Pinging @athas. It's not entirely clear to me whether @pepijndevos or you are maintaining this?

rowanG077 avatar Feb 07 '25 14:02 rowanG077

I am probably maintaining it, sort of, but I don't really know well how it works, or how to debug it. Python's FFI is rather mysterious to me.

Half-hearted guess: something deallocates memory at an unexpected point. futhark bench always synchronises after an entry point, but I think futhark-pycffi expects the user to synchronise manually.

athas avatar Feb 07 '25 14:02 athas

Hmmm actually simply setting the dtype=np.uint8 on the numpy array seems to at least solve the problem here.

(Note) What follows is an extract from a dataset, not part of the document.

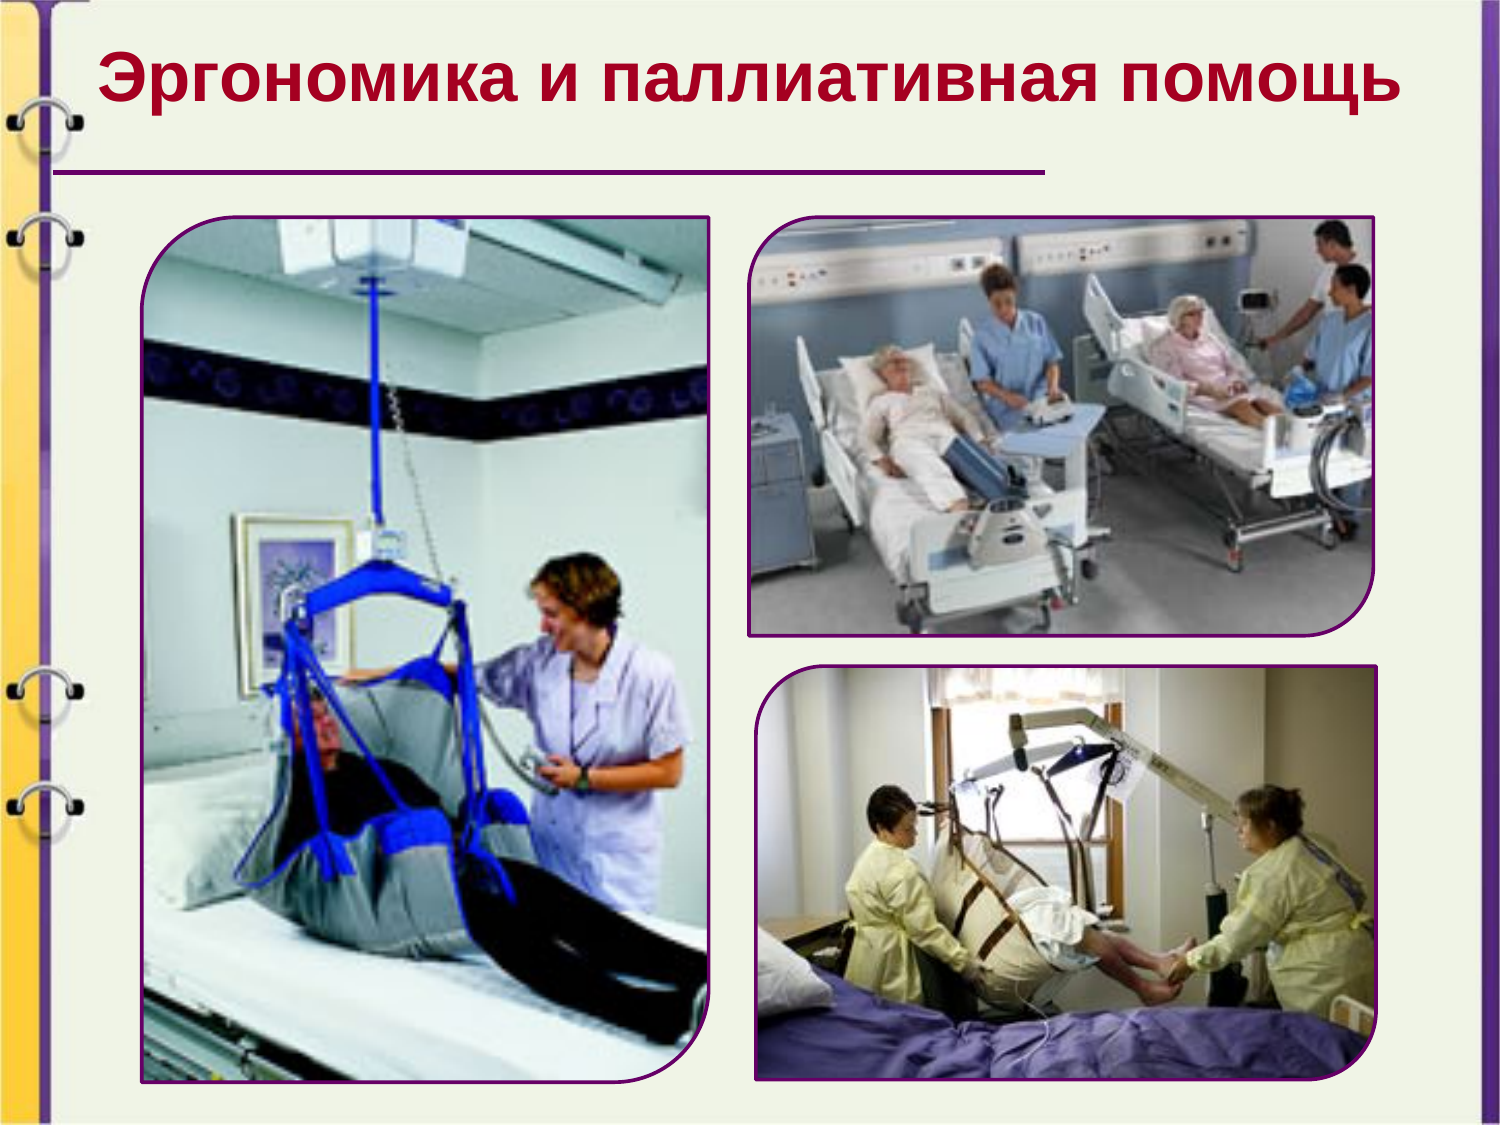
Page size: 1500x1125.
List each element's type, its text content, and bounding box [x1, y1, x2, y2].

text_box Эргономика и паллиативная помощь [82, 33, 1459, 125]
picture [0, 0, 1500, 1125]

This was a long road to minimize let's see if I ended up actually removing the real problem.

Investigating further. In my real code where the segfault occurs I can fix it by forcing the numpy array to be in C contiguous order.

I guess this should be done in this library.

Edit: With that I get no segfault, but the result does not match between opencl and multicore...

rowanG077 avatar Feb 07 '25 14:02 rowanG077

I basically wrote this but am not actively using Futhark currently. Usually by the time I open my email @athas is already on top of it. I'd happily review a pr that enforces memory order though. Iirc numpy has some function to get a C compatible array that we should use.

pepijndevos avatar Feb 07 '25 15:02 pepijndevos

I have a hunch that this may occur if the NumPy array has an offset.

athas avatar Feb 09 '25 15:02 athas